> [What is expected]: Some lines in the entries contain the word "hand". Copy all of them.

> [Working data]:
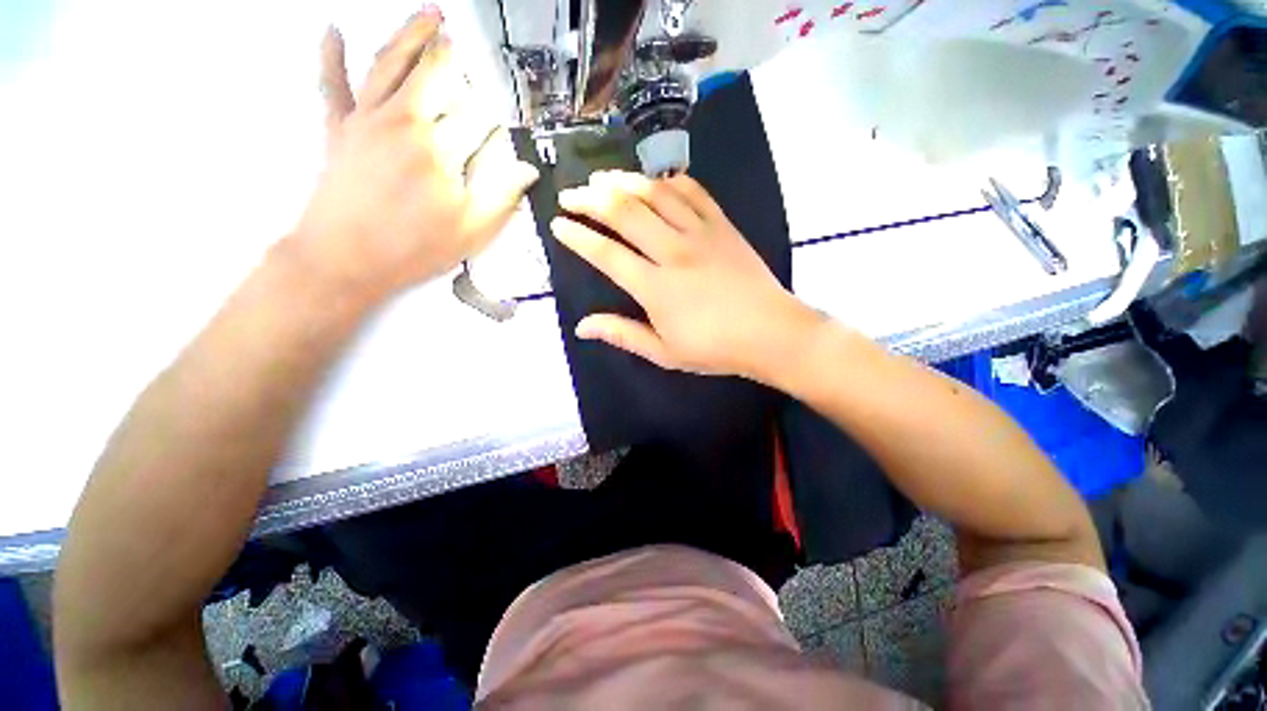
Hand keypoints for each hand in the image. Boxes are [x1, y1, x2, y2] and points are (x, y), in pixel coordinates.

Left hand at [290, 8, 538, 301]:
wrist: (344, 259)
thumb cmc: (413, 248)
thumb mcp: (471, 231)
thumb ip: (502, 197)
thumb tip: (527, 171)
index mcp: (440, 151)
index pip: (476, 122)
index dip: (492, 124)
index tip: (500, 129)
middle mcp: (404, 123)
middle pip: (433, 76)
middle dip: (452, 59)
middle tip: (463, 42)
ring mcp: (366, 120)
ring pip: (389, 64)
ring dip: (411, 35)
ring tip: (429, 15)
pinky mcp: (338, 128)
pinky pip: (333, 84)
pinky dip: (330, 54)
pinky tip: (332, 30)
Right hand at [552, 171, 821, 379]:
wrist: (771, 333)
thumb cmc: (715, 348)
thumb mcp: (664, 352)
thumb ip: (622, 334)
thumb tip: (581, 326)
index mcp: (655, 287)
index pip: (606, 254)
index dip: (578, 236)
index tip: (557, 223)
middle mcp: (672, 252)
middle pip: (624, 213)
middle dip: (590, 199)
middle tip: (570, 194)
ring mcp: (700, 234)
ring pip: (655, 194)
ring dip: (624, 182)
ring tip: (602, 179)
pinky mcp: (722, 225)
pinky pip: (692, 191)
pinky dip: (669, 181)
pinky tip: (654, 181)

> [Exercise result]:
Hand keypoints for each hand in the image. Boxes are [x1, y1, x2, y2] and points are (x, y), in pixel coordinates.
Left hand at [290, 8, 538, 301]:
Right hand at [552, 171, 821, 379]:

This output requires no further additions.